■ Data excerpts:
# # # # #

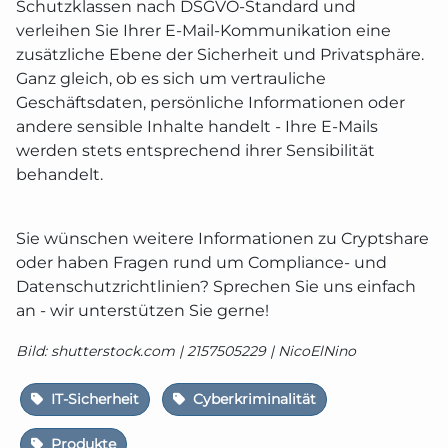
Schutzklassen nach DSGVO-Standard und
verleihen Sie Ihrer E-Mail-Kommunikation eine
zusätzliche Ebene der Sicherheit und Privatsphäre.
Ganz gleich, ob es sich um vertrauliche
Geschäftsdaten, persönliche Informationen oder
andere sensible Inhalte handelt - Ihre E-Mails
werden stets entsprechend ihrer Sensibilität
behandelt.
Sie wünschen weitere Informationen zu Cryptshare
oder haben Fragen rund um Compliance- und
Datenschutzrichtlinien? Sprechen Sie uns einfach
an - wir unterstützen Sie gerne!
Bild: shutterstock.com | 2157505229 | NicoElNino
IT-Sicherheit
Cyberkriminalität
Produkte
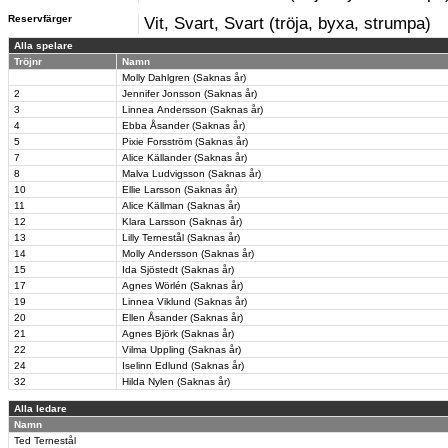
Reservfärger
Vit, Svart, Svart (tröja, byxa, strumpa)
Alla spelare
Tröjnr
Namn
Molly Dahlgren (Saknas år)
2
Jennifer Jonsson (Saknas år)
3
Linnea Andersson (Saknas år)
4
Ebba Åsander (Saknas år)
5
Pixie Forsström (Saknas år)
7
Alice Källander (Saknas år)
8
Malva Ludvigsson (Saknas år)
10
Ellie Larsson (Saknas år)
11
Alice Källman (Saknas år)
12
Klara Larsson (Saknas år)
13
Lilly Ternestål (Saknas år)
14
Molly Andersson (Saknas år)
15
Ida Sjöstedt (Saknas år)
17
Agnes Wörlén (Saknas år)
19
Linnea Viklund (Saknas år)
20
Ellen Åsander (Saknas år)
21
Agnes Björk (Saknas år)
22
Vilma Uppling (Saknas år)
24
Iselinn Edlund (Saknas år)
32
Hilda Nylen (Saknas år)
Alla ledare
Namn
Ted Ternestål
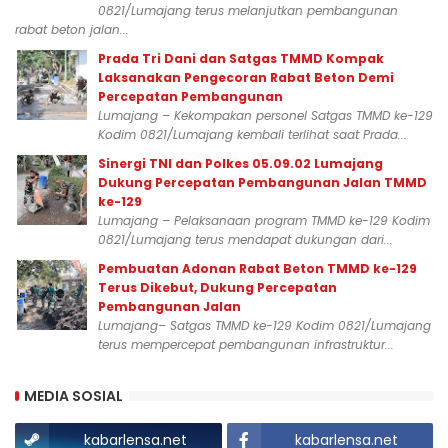
0821/Lumajang terus melanjutkan pembangunan
rabat beton jalan...
Prada Tri Dani dan Satgas TMMD Kompak
Laksanakan Pengecoran Rabat Beton Demi
Percepatan Pembangunan
Lumajang – Kekompakan personel Satgas TMMD ke-129
Kodim 0821/Lumajang kembali terlihat saat Prada...
Sinergi TNI dan Polkes 05.09.02 Lumajang
Dukung Percepatan Pembangunan Jalan TMMD
ke-129
Lumajang – Pelaksanaan program TMMD ke-129 Kodim
0821/Lumajang terus mendapat dukungan dari...
Pembuatan Adonan Rabat Beton TMMD ke-129
Terus Dikebut, Dukung Percepatan
Pembangunan Jalan
Lumajang– Satgas TMMD ke-129 Kodim 0821/Lumajang
terus mempercepat pembangunan infrastruktur...
MEDIA SOSIAL
kabarlensa.net
kabarlensa.net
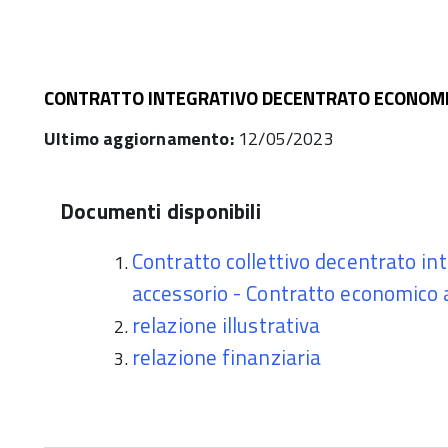
CONTRATTO INTEGRATIVO DECENTRATO ECONOMI
Ultimo aggiornamento:
12/05/2023
Documenti disponibili
Contratto collettivo decentrato inte
accessorio - Contratto economico
relazione illustrativa
relazione finanziaria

# # # # #

■ Exercise description:
Retype the text of all four items above line for line, without changing a word, and leave out the pictures.

■ Your solution:
Schutzklassen nach DSGVO-Standard und
verleihen Sie Ihrer E-Mail-Kommunikation eine
zusätzliche Ebene der Sicherheit und Privatsphäre.
Ganz gleich, ob es sich um vertrauliche
Geschäftsdaten, persönliche Informationen oder
andere sensible Inhalte handelt - Ihre E-Mails
werden stets entsprechend ihrer Sensibilität
behandelt.
Sie wünschen weitere Informationen zu Cryptshare
oder haben Fragen rund um Compliance- und
Datenschutzrichtlinien? Sprechen Sie uns einfach
an - wir unterstützen Sie gerne!
Bild: shutterstock.com | 2157505229 | NicoElNino
IT-Sicherheit
Cyberkriminalität
Produkte
Reservfärger
Vit, Svart, Svart (tröja, byxa, strumpa)
Alla spelare
Tröjnr
Namn
Molly Dahlgren (Saknas år)
2
Jennifer Jonsson (Saknas år)
3
Linnea Andersson (Saknas år)
4
Ebba Åsander (Saknas år)
5
Pixie Forsström (Saknas år)
7
Alice Källander (Saknas år)
8
Malva Ludvigsson (Saknas år)
10
Ellie Larsson (Saknas år)
11
Alice Källman (Saknas år)
12
Klara Larsson (Saknas år)
13
Lilly Ternestål (Saknas år)
14
Molly Andersson (Saknas år)
15
Ida Sjöstedt (Saknas år)
17
Agnes Wörlén (Saknas år)
19
Linnea Viklund (Saknas år)
20
Ellen Åsander (Saknas år)
21
Agnes Björk (Saknas år)
22
Vilma Uppling (Saknas år)
24
Iselinn Edlund (Saknas år)
32
Hilda Nylen (Saknas år)
Alla ledare
Namn
Ted Ternestål
0821/Lumajang terus melanjutkan pembangunan
rabat beton jalan...
Prada Tri Dani dan Satgas TMMD Kompak
Laksanakan Pengecoran Rabat Beton Demi
Percepatan Pembangunan
Lumajang – Kekompakan personel Satgas TMMD ke-129
Kodim 0821/Lumajang kembali terlihat saat Prada...
Sinergi TNI dan Polkes 05.09.02 Lumajang
Dukung Percepatan Pembangunan Jalan TMMD
ke-129
Lumajang – Pelaksanaan program TMMD ke-129 Kodim
0821/Lumajang terus mendapat dukungan dari...
Pembuatan Adonan Rabat Beton TMMD ke-129
Terus Dikebut, Dukung Percepatan
Pembangunan Jalan
Lumajang– Satgas TMMD ke-129 Kodim 0821/Lumajang
terus mempercepat pembangunan infrastruktur...
MEDIA SOSIAL
kabarlensa.net
kabarlensa.net
CONTRATTO INTEGRATIVO DECENTRATO ECONOMI
Ultimo aggiornamento:
12/05/2023
Documenti disponibili
Contratto collettivo decentrato inte
accessorio - Contratto economico
relazione illustrativa
relazione finanziaria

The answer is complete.